If changing to J-1 status within the U.S., visitors should contact their sponsoring department at Rutgers, which must submit all necessary J-1 request paperwork to CIFSS. Departments can arrange for visitors to have an appointment with a CIFSS Adviser if a visitor wishes to discuss his or her particular case and the steps involved in the process.
The applicant for a change to J-1 status will receive an approval notice (Form I-797) directly from USCIS. Authorization to work under the terms of the new J-1 status will begin on the start date of the DS-2019 or on the "notice date" listed on the I-797, whichever comes LATER.
- Changing Status to H-1B Within the U.S.
If changing to H-1B status within the U.S., visitors should communicate directly with their sponsoring department at Rutgers, since the department must submit all necessary paperwork to CIFSS. CIFSS will then file the H-1B petition with USCIS on behalf of both the department and the visitor.
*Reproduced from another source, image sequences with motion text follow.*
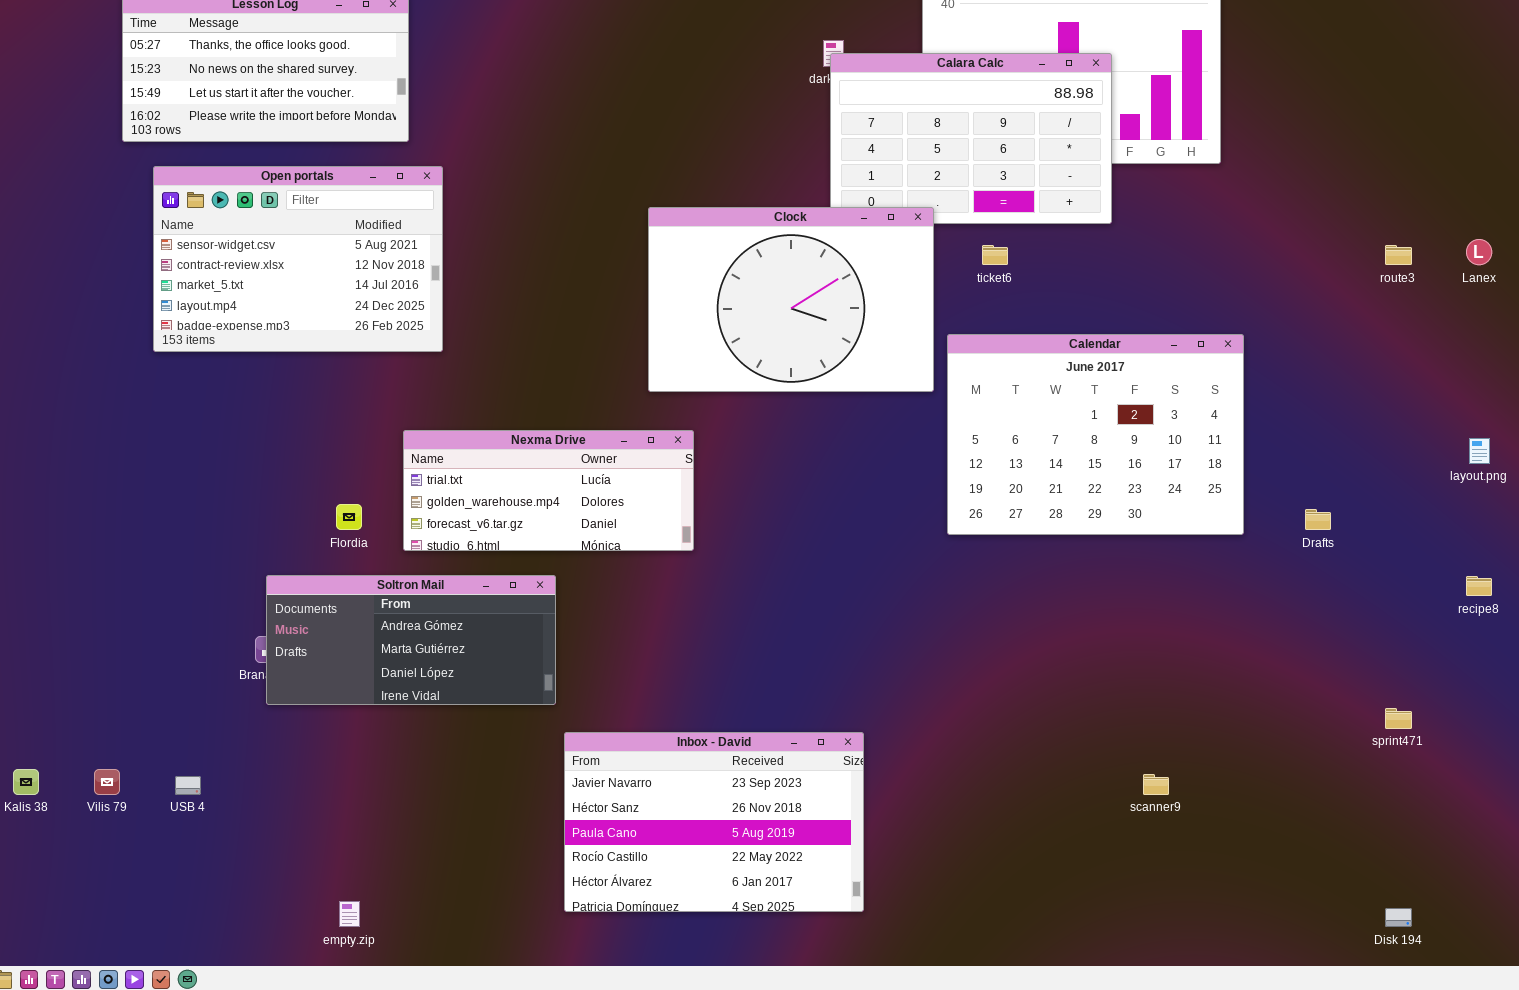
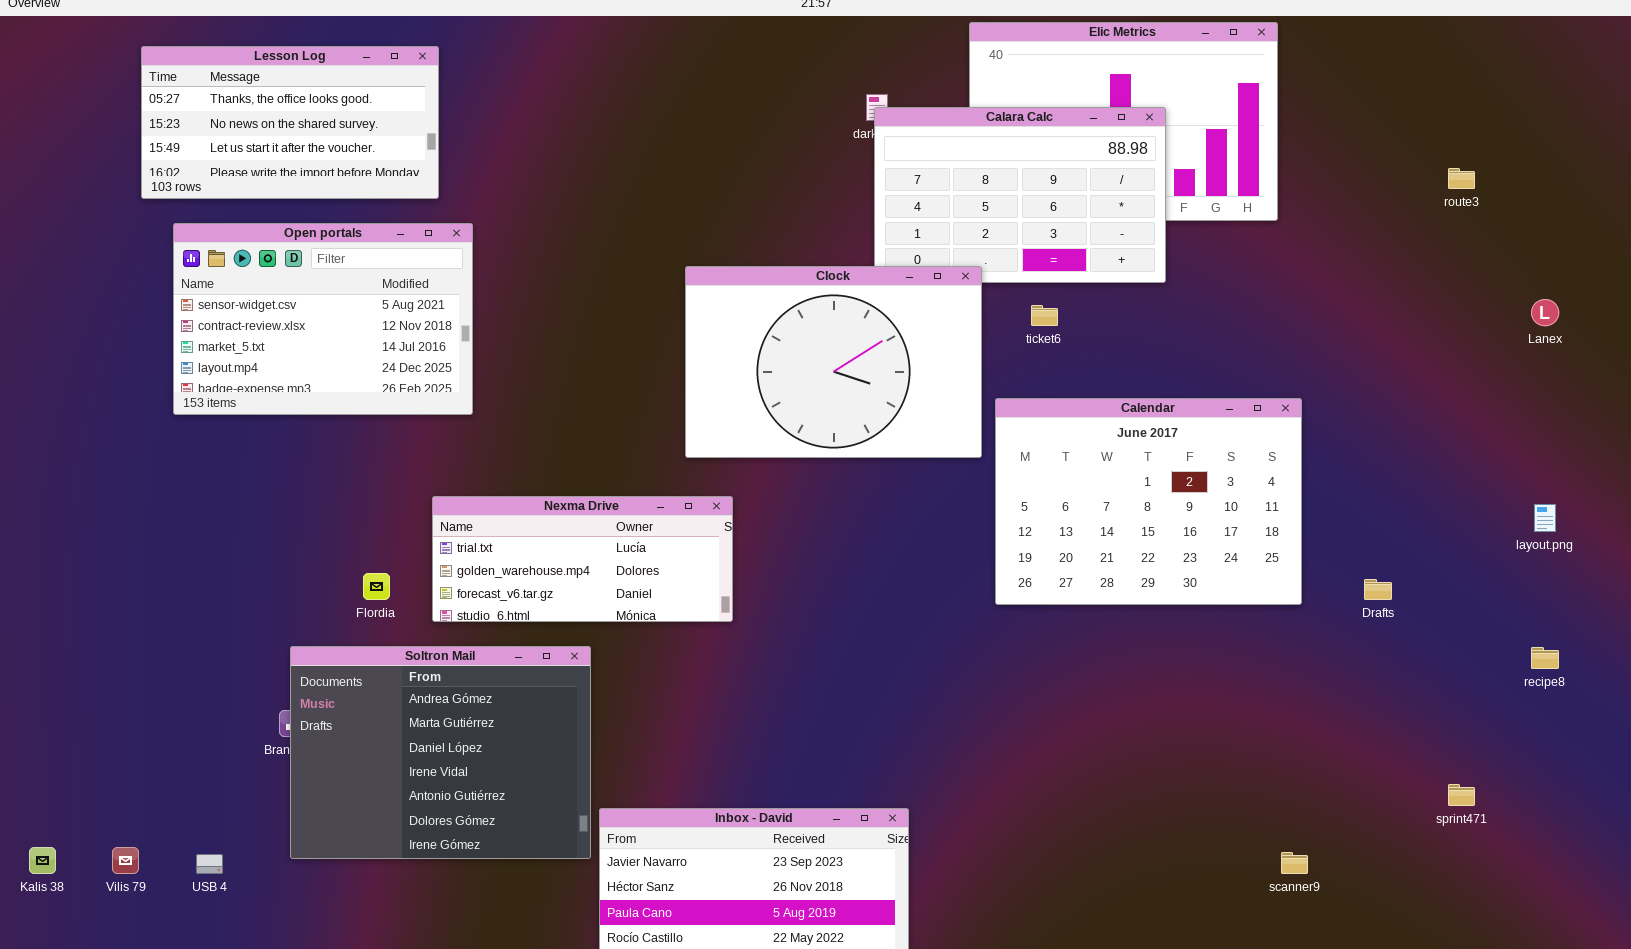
route3: [1385,245,1412,265] -> [1448,168,1475,189], moved
Soltron Mail: [266,575,556,705] -> [290,646,591,859], resized
scanner9: [1143,774,1169,795] -> [1281,852,1308,874], moved

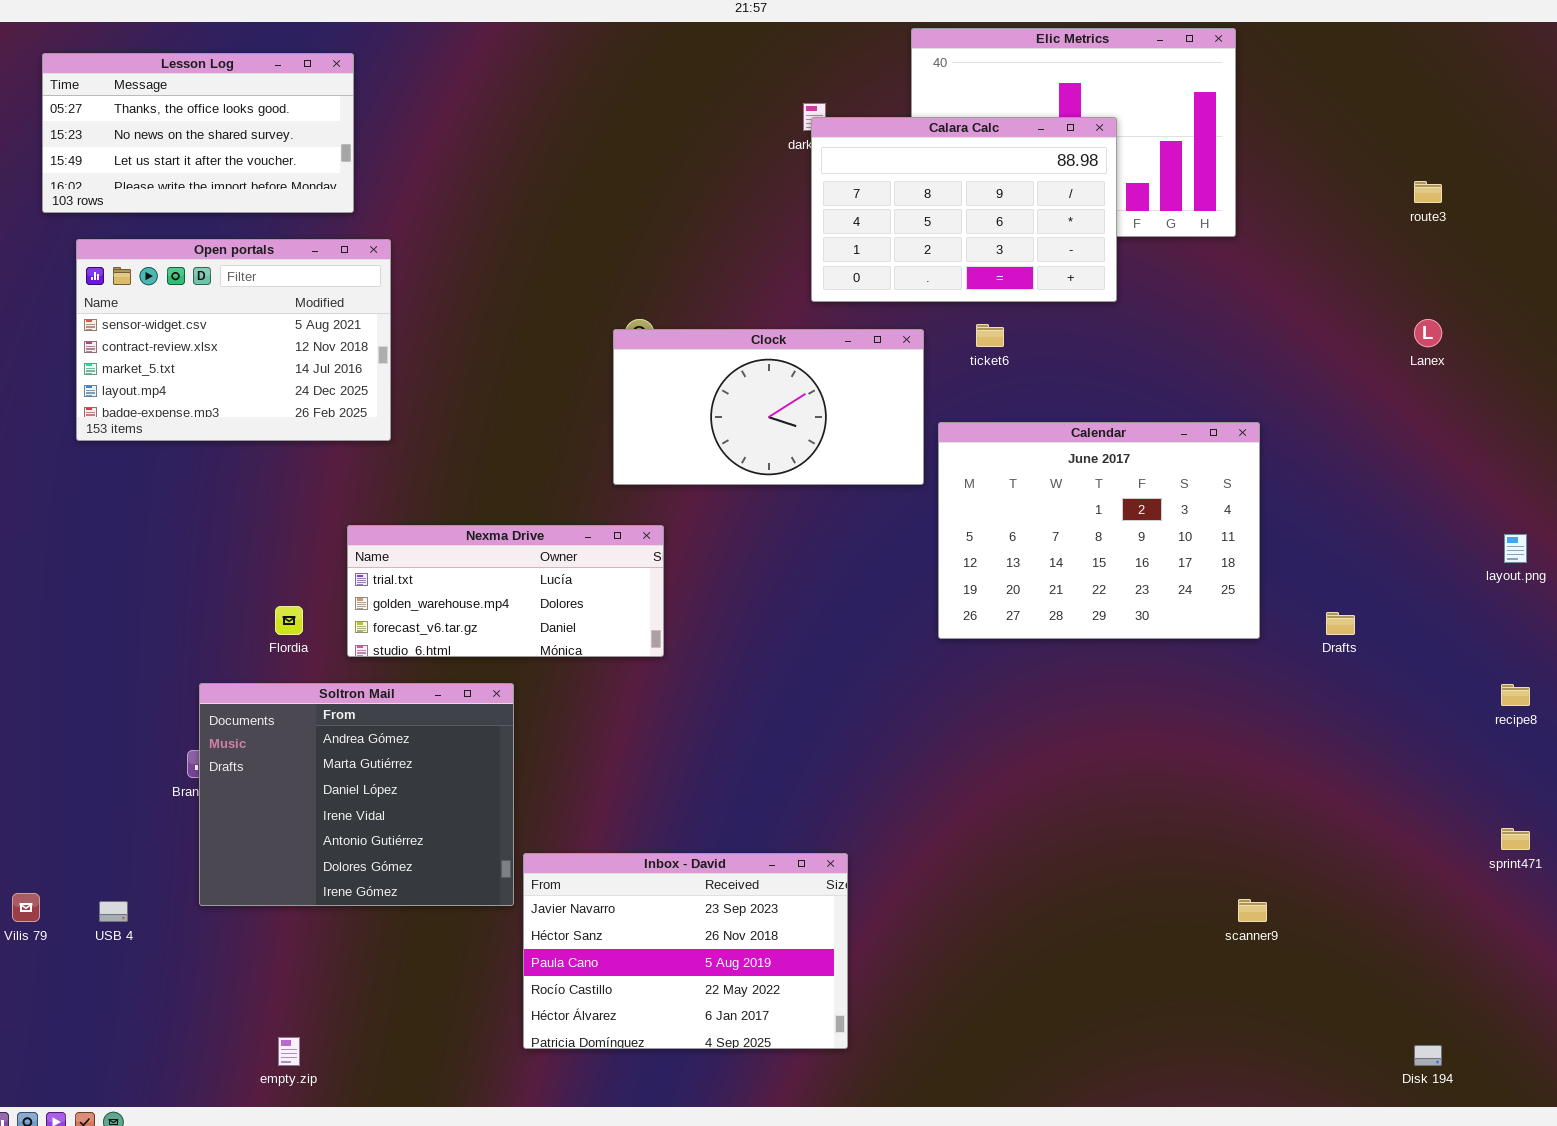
Clock: [685,266,982,458] -> [613,329,924,485], resized
Lanex: [1531,299,1559,326] -> [1414,319,1442,347], moved
sprint471: [1448,784,1475,806] -> [1501,828,1530,850], moved

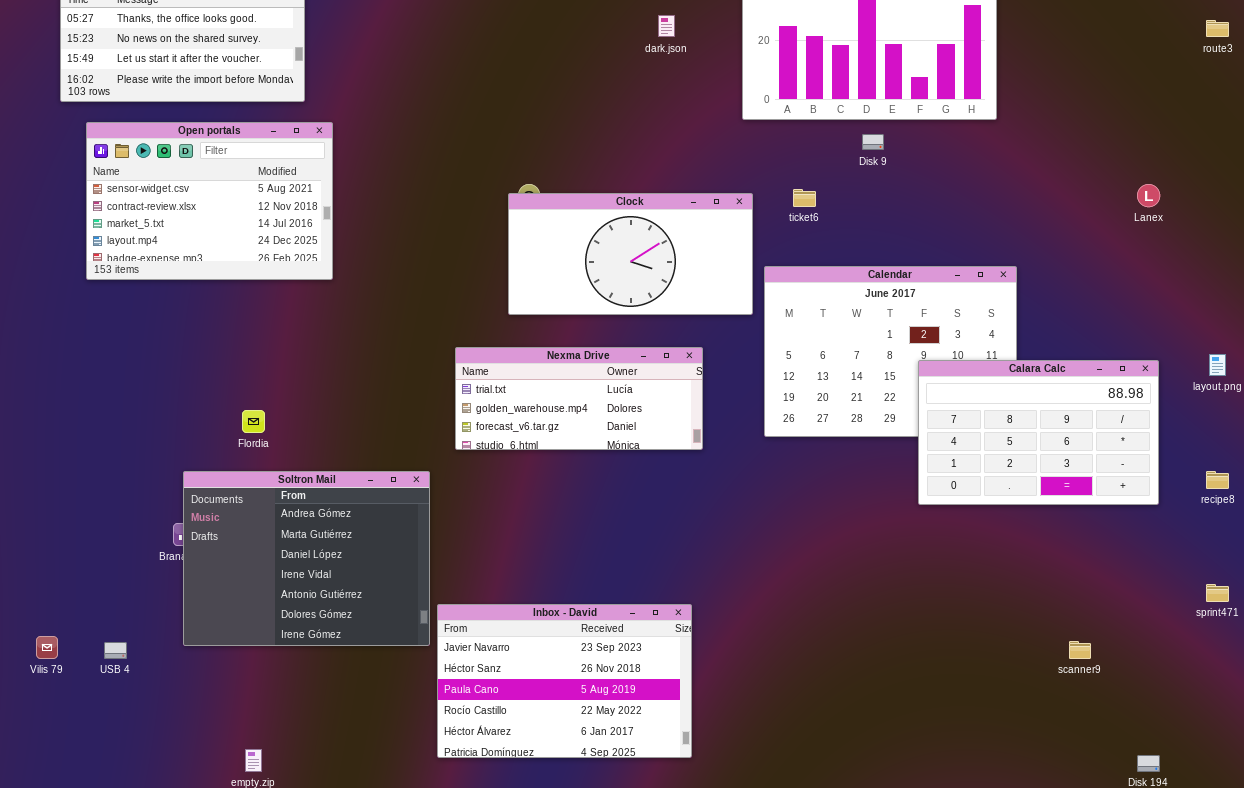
Calara Calc: [811,117,1117,302] -> [918,360,1159,505], moved
route3: [1414,181,1442,203] -> [1206,20,1229,37], moved
Nexma Drive: [347,525,664,657] -> [455,347,703,450], moved
scanner9: [1238,899,1267,922] -> [1069,641,1091,659], moved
With an application to change to H-1B status, the I-797 approval notice will be received by CIFSS rather than by the applicant, and authorization to work under the terms of the new H-1B status will begin on the start date noted on the I-797. This will be a date on or after the start date requested by Rutgers on its H-1B petition, depending on whether USCIS adjudicated the change of status on a date before or after Rutgers' requested start date.
Note to visitors who will be changing from J-1 to H-1B status and who are subject to the 2-year home residency requirement (212e notation on visa): in order for Rutgers to submit an H-1B petition on your behalf, you will need to have in your possession either a waiver of the 2-year requirement from the U.S. Citizenship & Immigration Services (USCIS) or a copy of a letter from the U.S. Department of State to USCIS recommending a waiver of the requirement.